- **Description of the task**:
Except for images, print the whole listing verbatim.

- **Input data**:
☆ ☆ ☆ ☆ ☆

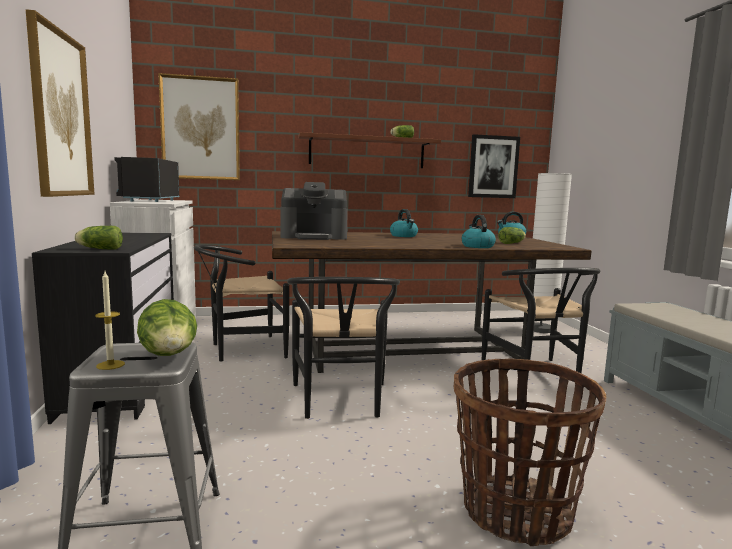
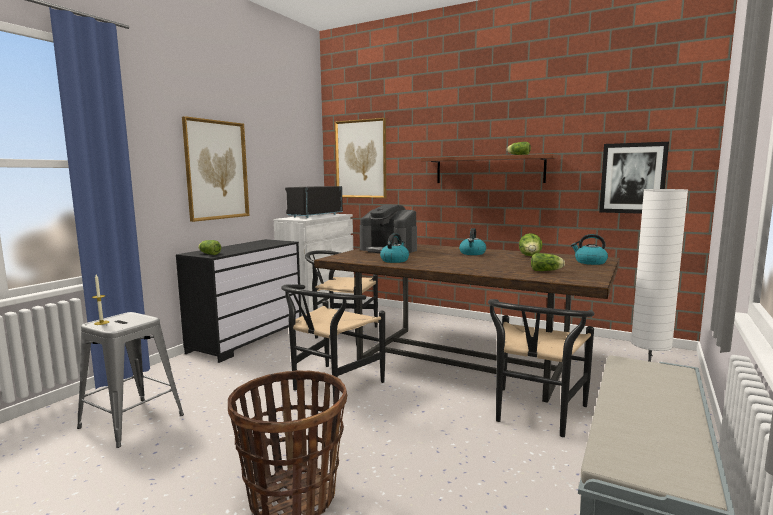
camera: 40 degrees right, 0 degrees up
lettuce [137,299,197,356] -> lettuce moved to [519,233,543,256]
kettle [462,215,496,248] -> kettle moved to [380,233,409,263]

☆ ☆ ☆ ☆ ☆

- **Task output**:
camera: 40 degrees right, 0 degrees up
lettuce [137,299,197,356] -> lettuce moved to [519,233,543,256]
kettle [462,215,496,248] -> kettle moved to [380,233,409,263]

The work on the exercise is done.